Se van a llevar las mesas de madera, las cómodas sillas-sillón, el subsuelo masculino de jugadores de ajedrez, el techo con espejos y molduras en madera. Te fui descubriendo de a poco sorprendiéndome con cada nuevo espacio.

Reemplazarán las luminarias antiquísimas, la atmósfera suavizada con tonos ocre por esa luz tan impersonal de tubo. Y adiós demarcación espacial, minimalismo brillante con estantes de plástico. ¿Y el olor a café? se irá a cambio de zapatillas y vestimenta último modelo a precio dólar para los turistas que desfilan por la calle Florida.

La empresa se agazapará para devorarlo todo con la promesa de mantener la fachada intacta. Como la casa de comidas rápidas, dejaron la construcción exterior pero adentro todo fue correctamente estandarizado, homogeneizado.

Las estrías de la ciudad, las marcas que la madera se resiste a repeler. Opacidad de una visión que avanza dificultosamente, que encuentra en cada objeto una narración inconclusa contra un consumo instantáneo del veo-llevo-compro.

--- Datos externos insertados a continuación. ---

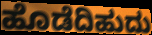
ಹೊಡೆದಿಹುದು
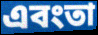
এবংতা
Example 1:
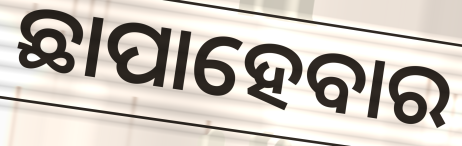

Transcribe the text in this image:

ଛାପାହେବାର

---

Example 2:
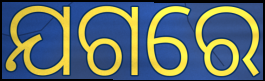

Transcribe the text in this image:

ଯଗରେ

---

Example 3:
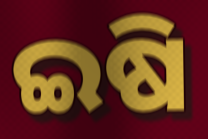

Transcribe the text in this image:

ଇଷି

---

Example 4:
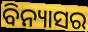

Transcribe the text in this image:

ବିନ୍ୟାସର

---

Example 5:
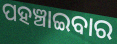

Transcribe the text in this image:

ପହଞ୍ଚାଇବାର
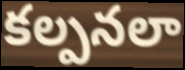
కల్పనలా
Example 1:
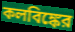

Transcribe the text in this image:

কলবিঙ্কের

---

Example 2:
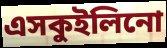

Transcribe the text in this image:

এসকুইলিনো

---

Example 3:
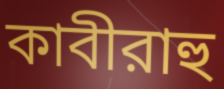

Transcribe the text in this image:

কাবীরাহু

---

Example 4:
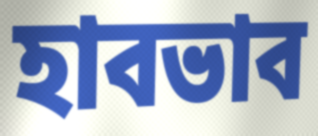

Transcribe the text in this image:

হাবভাব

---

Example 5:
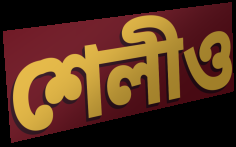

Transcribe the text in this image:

শেলীও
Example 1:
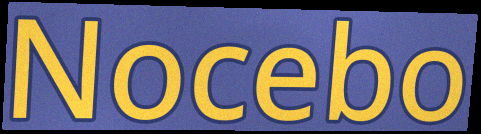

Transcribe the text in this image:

Nocebo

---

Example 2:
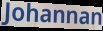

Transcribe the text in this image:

Johannan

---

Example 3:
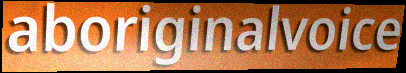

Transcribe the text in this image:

aboriginalvoice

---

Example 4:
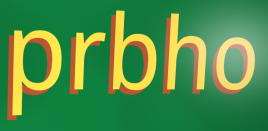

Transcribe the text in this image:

prbho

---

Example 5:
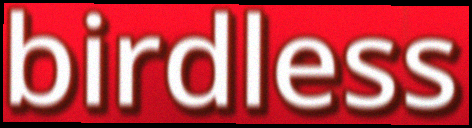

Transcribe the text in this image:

birdless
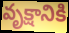
వృక్షానికి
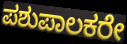
ಪಶುಪಾಲಕರೇ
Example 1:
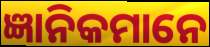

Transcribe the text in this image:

ଜ୍ଞାନିକମାନେ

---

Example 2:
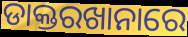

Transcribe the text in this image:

ଡାକ୍ତରଖାନାରେ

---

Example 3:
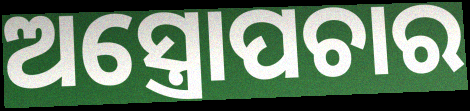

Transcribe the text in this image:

ଅସ୍ତ୍ରୋପଚାର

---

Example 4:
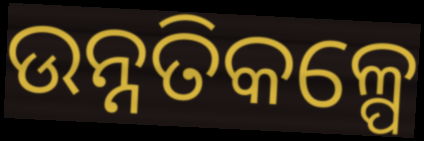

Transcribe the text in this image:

ଉନ୍ନତିକଳ୍ପେ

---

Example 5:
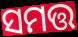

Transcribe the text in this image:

ସମତ୍ତ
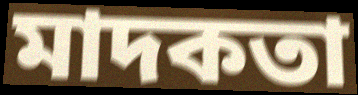
মাদকতা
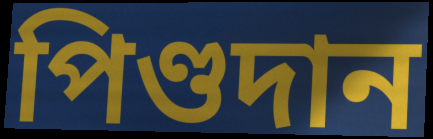
পিণ্ডদান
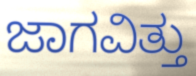
ಜಾಗವಿತ್ತು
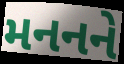
મનનને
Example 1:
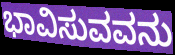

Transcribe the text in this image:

ಭಾವಿಸುವವನು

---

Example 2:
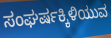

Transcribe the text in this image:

ಸಂಘರ್ಷಕ್ಕಿಳಿಯುವ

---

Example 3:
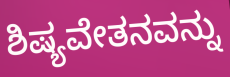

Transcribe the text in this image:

ಶಿಷ್ಯವೇತನವನ್ನು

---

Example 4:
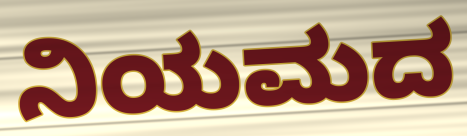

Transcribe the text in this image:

ನಿಯಮದ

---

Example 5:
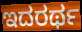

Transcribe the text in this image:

Ayer te declararon sitio histórico y hoy empiezo a temer un poco menos. Pienso en la confitería El Molino, mi insistencia en asomarme por la puerta entreabierta, la dominante de grises y los innumerables anuncios de salvataje. Pero día a día las puertas tapiadas, la suciedad de las paredes y la imposibilidad de recuperar lo que desconozco, esas antiguas voces silenciadas en una violenta omisión.

El lunes cuando pasé delante tuyo me quedé inmóvil, cambié de bar, traté de olvidarme, te reemplacé rápidamente.

Sin embargo persiste en mí cierta nostalgia.

No me gusta hablar tanto en primera persona pero es la primera persona la que se apoderó de mí para decirme lo importante que sos. Ya comienzo a extrañarte.